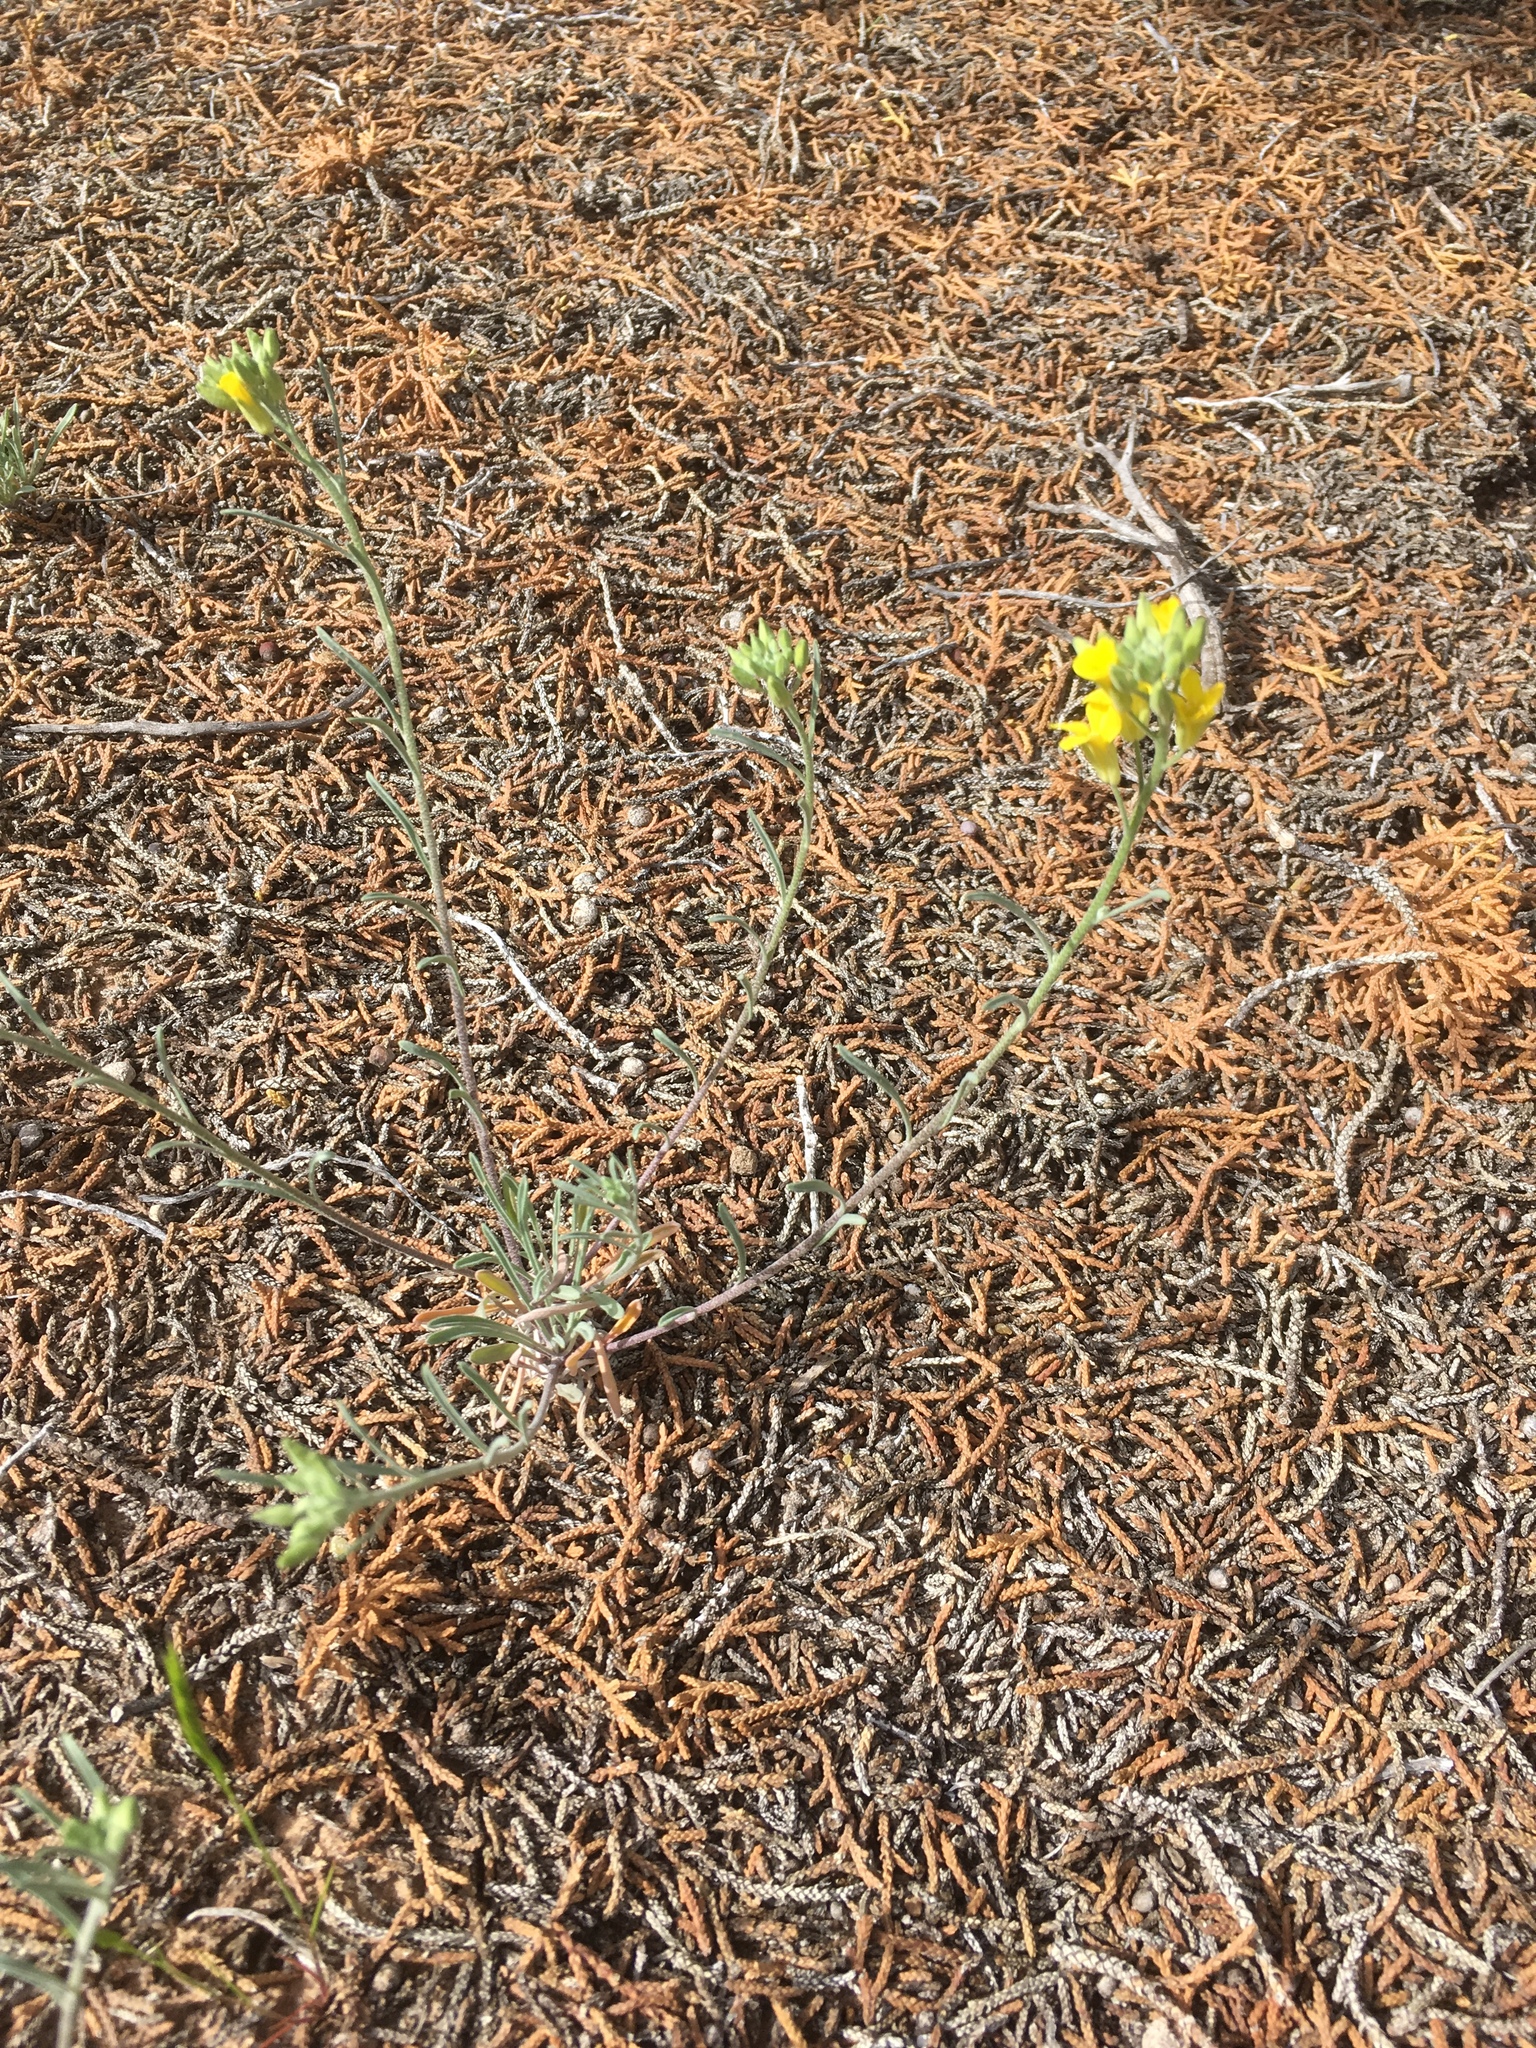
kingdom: Plantae
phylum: Tracheophyta
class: Magnoliopsida
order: Brassicales
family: Brassicaceae
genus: Physaria
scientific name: Physaria rectipes
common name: Colorado bladderpod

━━━━━━━━

Reproduce the rows with each "name" changed to "label" and nothing else altered. Leave out the pictures.

kingdom: Plantae
phylum: Tracheophyta
class: Magnoliopsida
order: Brassicales
family: Brassicaceae
genus: Physaria
scientific label: Physaria rectipes
common label: Colorado bladderpod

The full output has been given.